IN 2009, 830,000 visits to emergency rooms around the country could have been prevented if the patients had seen a dentist earlier. In 2011, more than half of children on Medicaid went without dental care. These facts lie behind the story of Deamonte Driver, a Prince George’s County seventh-grader who died of a preventable infection that spread from his mouth to his brain in 2007. Maryland pushed through some reforms following Deamonte’s death, but the situation across the country has not dramatically improved.

Everyone seems to agree that there is a dental care crisis in the United States, particularly among people in poor or rural areas. People who have dental insurance or the means to pay out of pocket can get a high level of care. Those without struggle. Medicaid must cover dental services, but try finding a dentist who participates in the program, which offers small reimbursements: Only perhaps a third of dentists accept Medicaid. Deamonte’s mother faced this problem. In less-developed areas, sometimes regardless of their ability to pay, patients may have to travel hours to get care.

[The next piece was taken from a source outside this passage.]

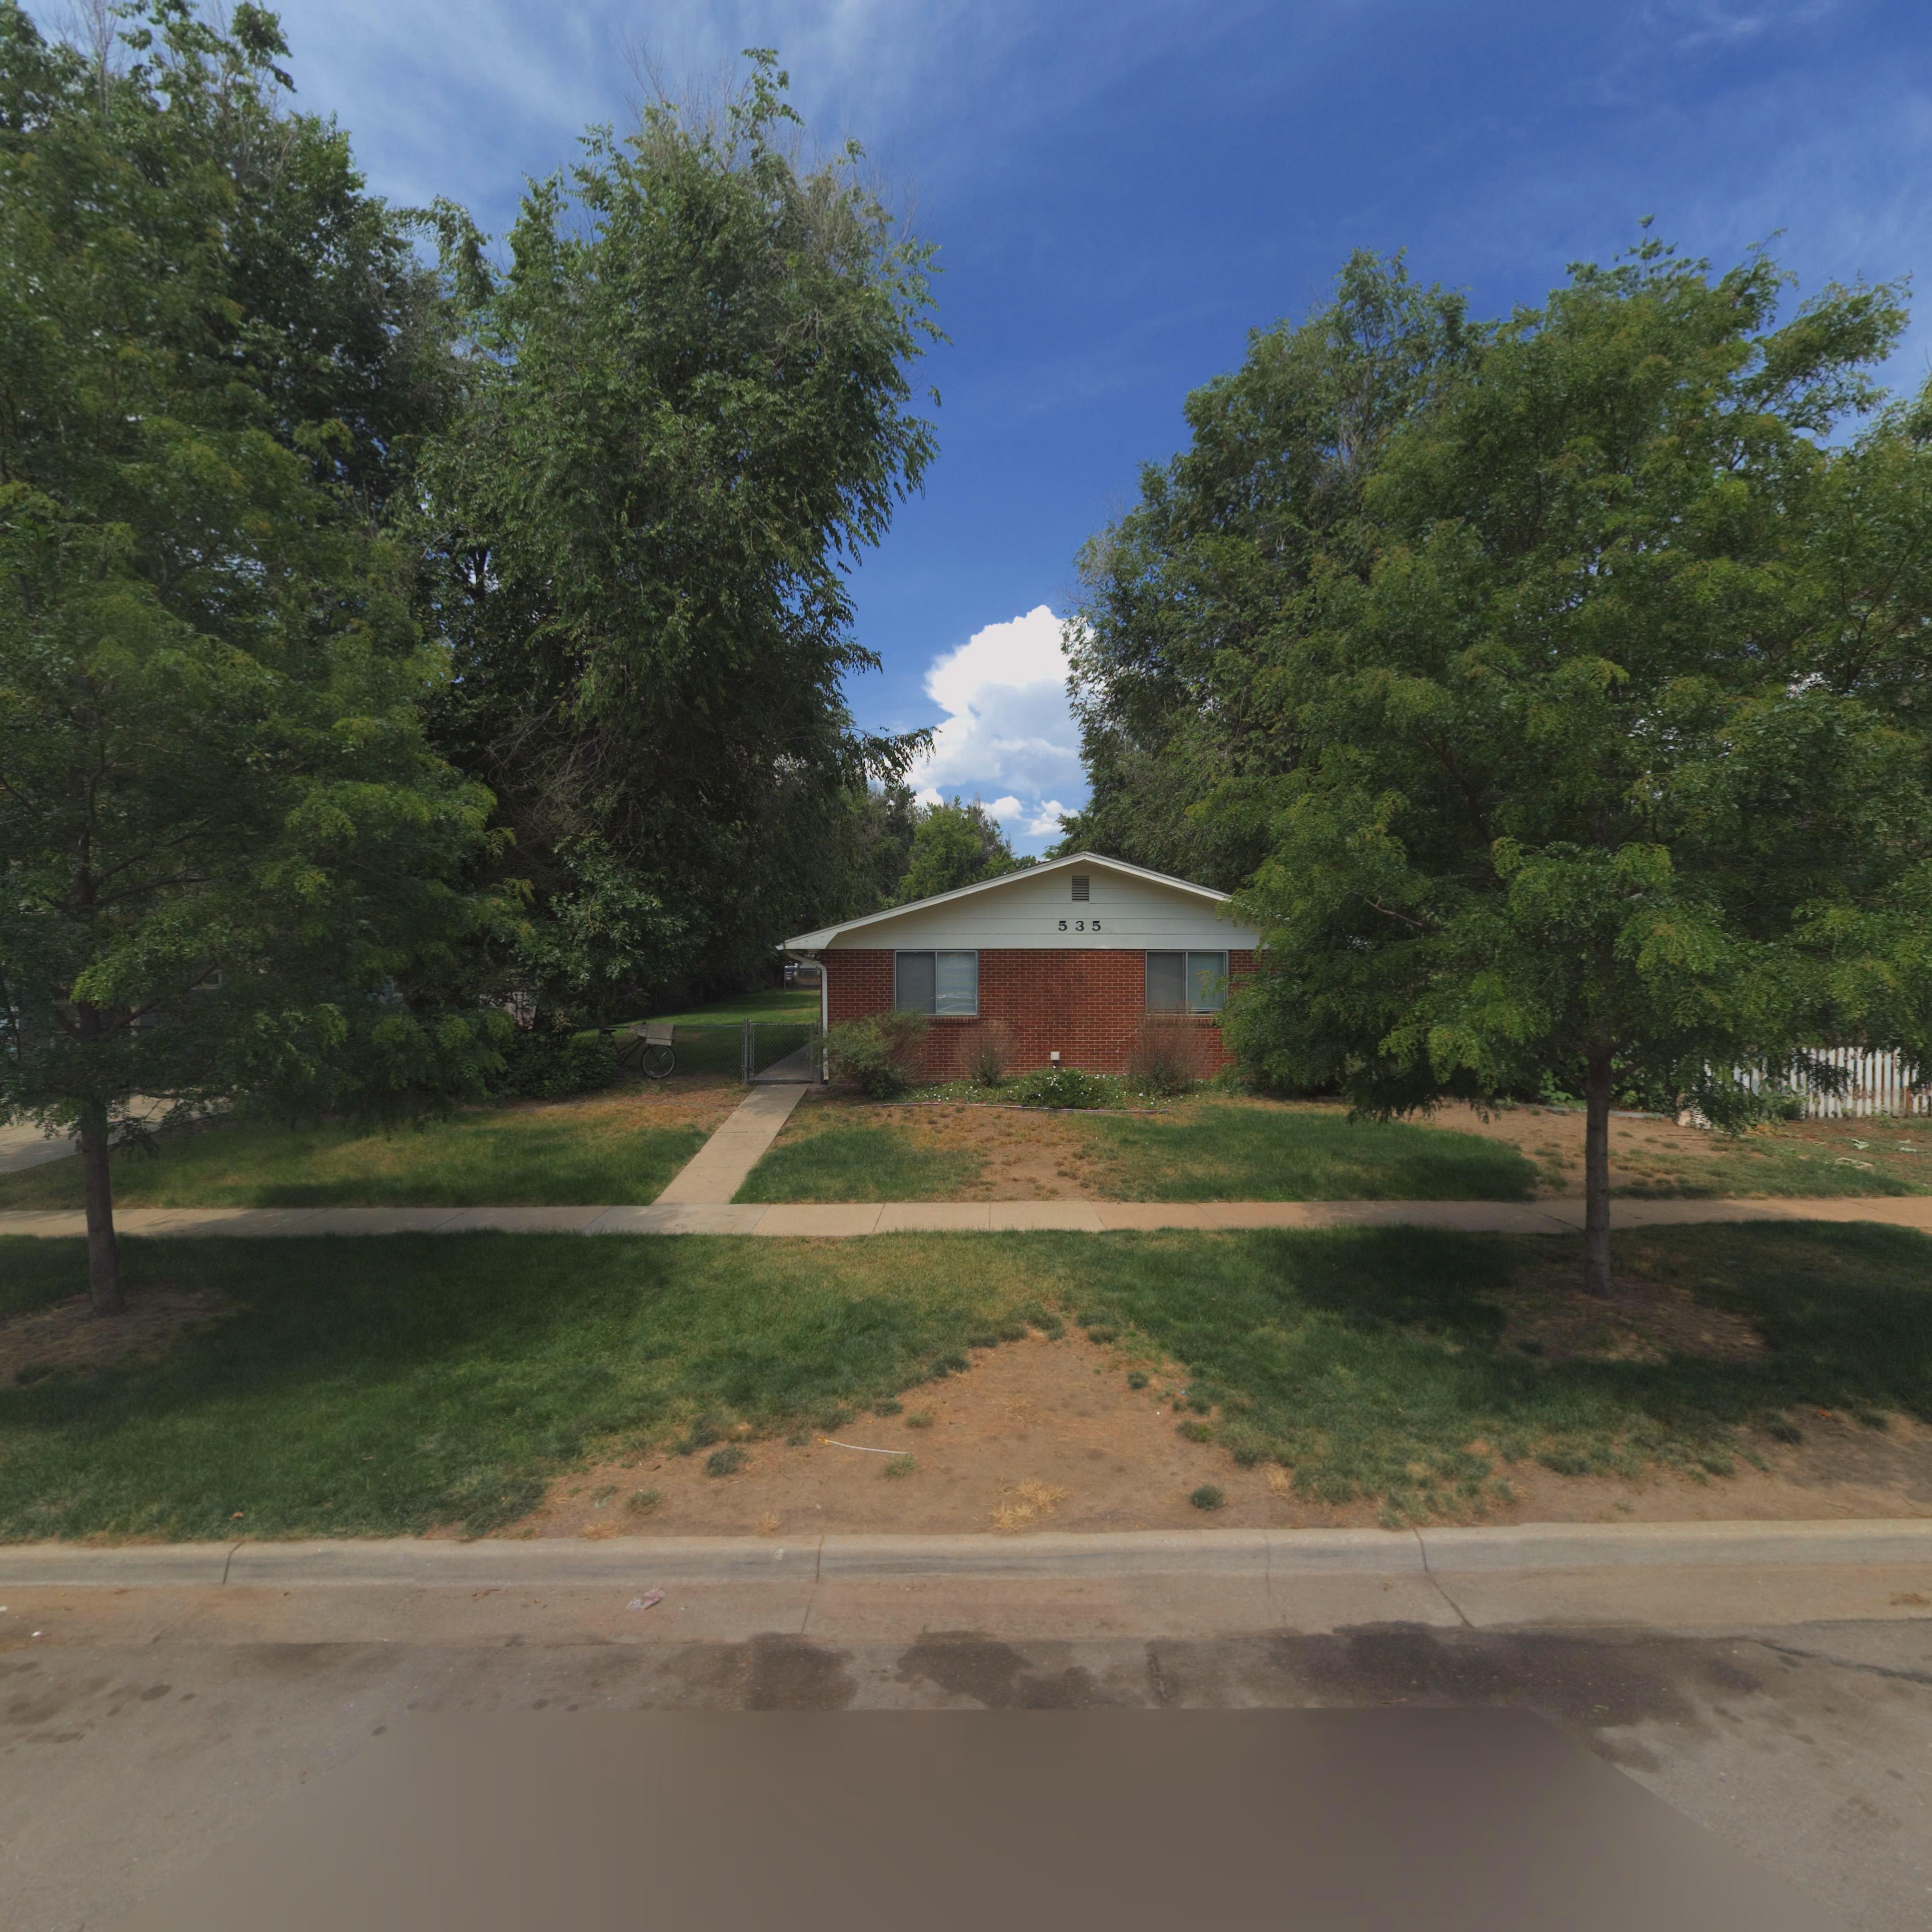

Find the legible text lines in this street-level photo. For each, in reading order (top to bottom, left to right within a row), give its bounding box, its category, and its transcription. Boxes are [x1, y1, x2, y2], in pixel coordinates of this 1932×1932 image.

One potential solution is to license less-qualified “dental therapists” to carry out some basic services, such as filling cavities, that currently only dentists perform. Behind this effort is the experience of more than 50 countries and a few states that allow these mid-level providers to practice in public and private settings. Most recently, the Pew Charitable Trusts released its second report on how dental therapists are working in a few places around the United States and Canada. The results are encouraging.

In the two private dental practices and the three public-health dental operations the Pew researchers examined, dental therapists counseled patients, extracted teeth, filled cavities and performed other relatively simple procedures. The number of patients serviced jumped. With more of the basic work taken care of, dentists could focus on complicated procedures, which also allowed them to bill more. Overall, the private practices brought in more than enough revenue to cover the dental therapists’ salaries.

Several states are considering bills to license dental therapists, but many dentists have been skeptical. The American Dental Association recently released a plan to improve access to dental care, and it left out dental therapists. Instead, the dentists’ group favors more community coordinators who can counsel patients on oral health and help them find a dentist. Instead of a focus on dental therapists, said ADA President Charles Norman, his group favors a broader package that will address many problems at once. Besides, he said, many dentists might find that dental therapists don’t make the financial sense that the Pew study suggests.

Dr. Gerald Frank works on the teeth of Kevin Alvarado, 15, in the office he has used for 37 of his 51 years practicing pediatric dentistry in Alexandria, Virginia. Roughly 75% of Dr. Frank's patients have been children on Medicaid. (J. Lawler Duggan/For The Washington Post)

Even if that’s so, it’s not a reason to continue artificially constraining the supply of qualified practitioners. With the right training and supervision, dental therapists can do a lot of work that doesn’t require an advanced degree. If the finances don’t pan out in some places, fine. But state policy should not close off the option.